* Hardware design source data
········

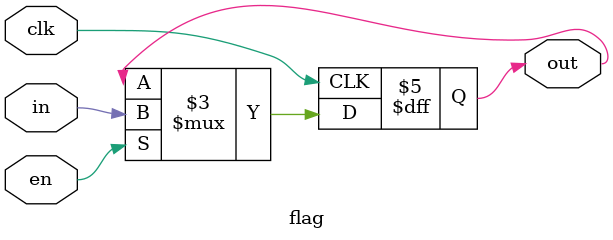
<source format=v>
module flag(in,out,clk,en);
input in,clk,en;
output reg out=1'b0;

always @(posedge clk)
begin
if(en)
out<=in;
end
endmodule




</source>
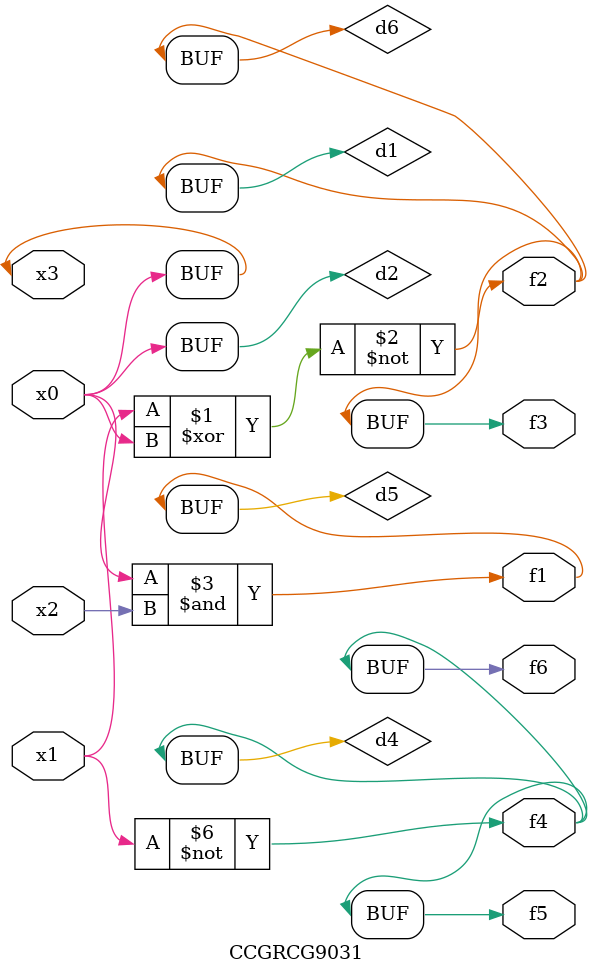
<source format=v>
module CCGRCG9031(
	input x0, x1, x2, x3,
	output f1, f2, f3, f4, f5, f6
);

	wire d1, d2, d3, d4, d5, d6;

	xnor (d1, x1, x3);
	buf (d2, x0, x3);
	nand (d3, x0, x2);
	not (d4, x1);
	nand (d5, d3);
	or (d6, d1);
	assign f1 = d5;
	assign f2 = d6;
	assign f3 = d6;
	assign f4 = d4;
	assign f5 = d4;
	assign f6 = d4;
endmodule

</source>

········

* ABOUT THIS TASK
Only the lines that contain the string "output" should be copied from the entries above.

* RESULT OF THE EXERCISE
output reg out=1'b0;
	output f1, f2, f3, f4, f5, f6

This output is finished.